Peer review of articles submitted to journals is the standard for determining the value of scientific scholarship for publication. As trained faculty and educators, it is part of our professional development and contribution to our scientific community to engage in peer review. However, the experience can be intimidating, isolating, and time consuming, especially when completed by an individual reviewer. Moreover, trainees or junior faculty may eschew peer review opportunities for lack of prior experience or feelings that they do not have the skills or preparation to complete a peer review independently.
Group peer review has recently gained momentum as a way for academic faculty with peer review experience to introduce junior faculty or trainees to peer reviewing. Importantly, many medical and health professions education journals support mentored peer review including Academic Medicine, Journal of Graduate Medical Education, and Teaching and Learning in Medicine
The simplest form of group peer review involves one “mentor” and one “mentee.” Upon receiving an invite to peer review, the “mentor” confirms with the journal that mentored peer review is allowed. Subsequently, the mentor identifies a junior faculty member or trainee who would benefit from engaging with them in a shared peer review experience. Once the mentee accepts the opportunity, the mentor explains to the mentee the responsibilities of peer review, ensuring they understand research ethics, confidentiality, and the expected timeline. Both mentor and mentee then read the submitted article and record reactions, responses, and questions. Either asynchronously or synchronously, the pair discuss their reactions and ultimately co-construct a final review to submit to the journal. The level of independence and co-construction can vary. Importantly, as the mentor is the peer reviewer of record, they must submit the review to the journal and accept responsibility for the content contained in the review.

::::::::

_Tasks and exercises_
a) Using the passage on group peer review, decide whether each statement agrees with it. (i) In the simplest form of group peer review, the mentee submits the review to the journal. (ii) Journal of Graduate Medical Education is named as a journal that supports mentored peer review. (iii) After receiving an invite to peer review, the mentor confirms with the journal that mentored peer review is allowed.
b) Return the part of the passage on group peer review from "Peer review of" up to and including "peer review independently.", word for word.
c) Take the passage on group peer review further, picking up after its final sentence about the mentor's responsibility for the review.

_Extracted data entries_
::::::::

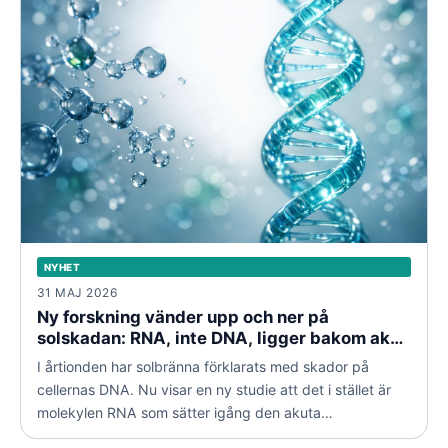
NYHET
31 MAJ 2026
Ny forskning vänder upp och ner på
solskadan: RNA, inte DNA, ligger bakom akut
solbränna
I årtionden har solbränna förklarats med skador på
cellernas DNA. Nu visar en ny studie att det i stället är
molekylen RNA som sätter igång den akuta
inflammationen i huden.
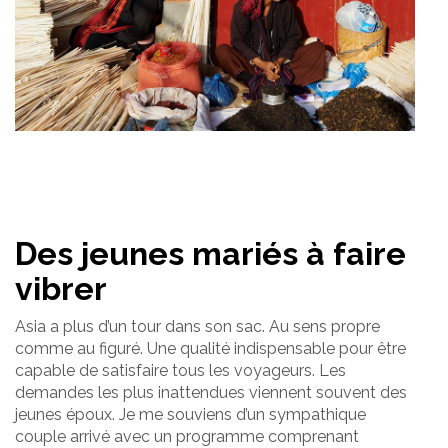
Des jeunes mariés à faire
vibrer
Asia a plus d’un tour dans son sac. Au sens propre
comme au figuré. Une qualité indispensable pour être
capable de satisfaire tous les voyageurs. Les
demandes les plus inattendues viennent souvent des
jeunes époux. Je me souviens d’un sympathique
couple arrivé avec un programme comprenant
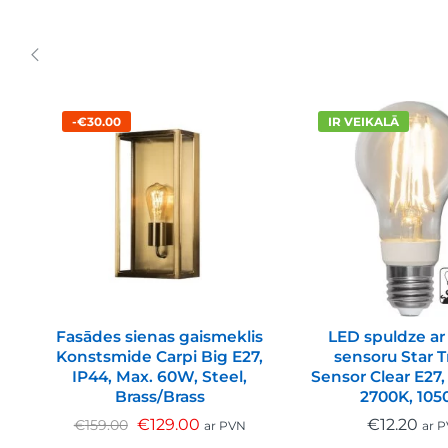
-€30.00
IR VEIKALĀ
Fasādes sienas gaismeklis
LED spuldze ar 
Konstsmide Carpi Big E27,
sensoru Star 
IP44, Max. 60W, Steel,
Sensor Clear E27,
Brass/Brass
2700K, 105
€
129.00
€
12.20
€
159.00
ar PVN
ar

::::::::

_Written responses_
a)
(i) No: "as the mentor is the peer reviewer of record, they must submit the review to the journal and accept responsibility for the content contained in the review."
(ii) Yes: "many medical and health professions education journals support mentored peer review including Academic Medicine, Journal of Graduate Medical Education, and Teaching and Learning in Medicine"
(iii) Yes: "Upon receiving an invite to peer review, the “mentor” confirms with the journal that mentored peer review is allowed."

b)
Peer review of articles submitted to journals is the standard for determining the value of scientific scholarship for publication. As trained faculty and educators, it is part of our professional development and contribution to our scientific community to engage in peer review. However, the experience can be intimidating, isolating, and time consuming, especially when completed by an individual reviewer. Moreover, trainees or junior faculty may eschew peer review opportunities for lack of prior experience or feelings that they do not have the skills or preparation to complete a peer review independently.

c)
Group peer review can offer multiple benefits to all involved as well as the journal. First, it can result in a more robust review, since it leverages the expertise of two or more reviewers rather than one reviewer. Second, it can reduce time and effort for the mentor, since the effort required to prepare the peer review is now shared. Third, it can provide mentees with a psychologically safe environment to engage in their first or early peer review experience, in which there are no clear right or wrong answers. Fourth, it can empower the mentee to eventually independently peer review. Fifth, it can encourage collaboration and support professional growth. Finally, it can provide an opportunity to engage with others who share your passion for educational scholarship.
Interested in trying out mentored peer review? Consider these tips for success:
- Always check with the journal’s editorial office before engaging in mentored peer review to ensure their policies are followed, and provide the name and contact information of the mentee
- Set expectations – including clear timelines – for both mentor and mentee
- Ensure the mentee understands the importance of confidentiality throughout the peer review process
- Consider developing the review in a shared document accessible by both mentor and mentee
- Embrace a growth mindset and recognize that both mentor and mentee can learn from the shared peer review experience
Have you participated in mentored peer review? Share your experiences on Twitter using #MedEdPearls!
#MedEdPearls are developed monthly by the Central Group on Educational Affairs. Previously, #MedEdPearls explored topics including habits for career success in health professions education, mastering adaptive teaching in the midst of COVID-19 and the use of the Plus/Delta During COVID-19.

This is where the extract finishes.